>>>>>

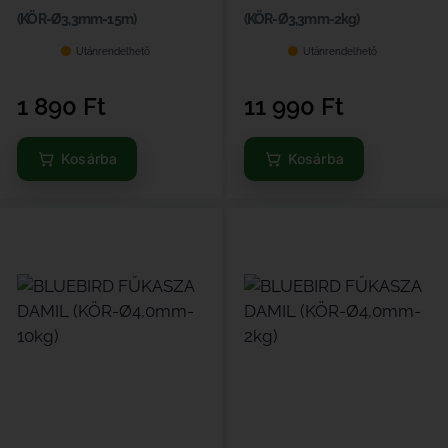
(KÖR-Ø3,3mm-15m)
(KÖR-Ø3,3mm-2kg)
Utánrendelhető
Utánrendelhető
1 890
Ft
11 990
Ft
Kosárba
Kosárba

<<<<<

_What this task involves_: Put every line of text read from the records into a numbered list, omitting blank lines and leaving the pictures out of the answer.

_Solution to this exercise_:
1. (KÖR-Ø3,3mm-15m)
2. (KÖR-Ø3,3mm-2kg)
3. Utánrendelhető
4. Utánrendelhető
5. 1 890
6. Ft
7. 11 990
8. Ft
9. Kosárba
10. Kosárba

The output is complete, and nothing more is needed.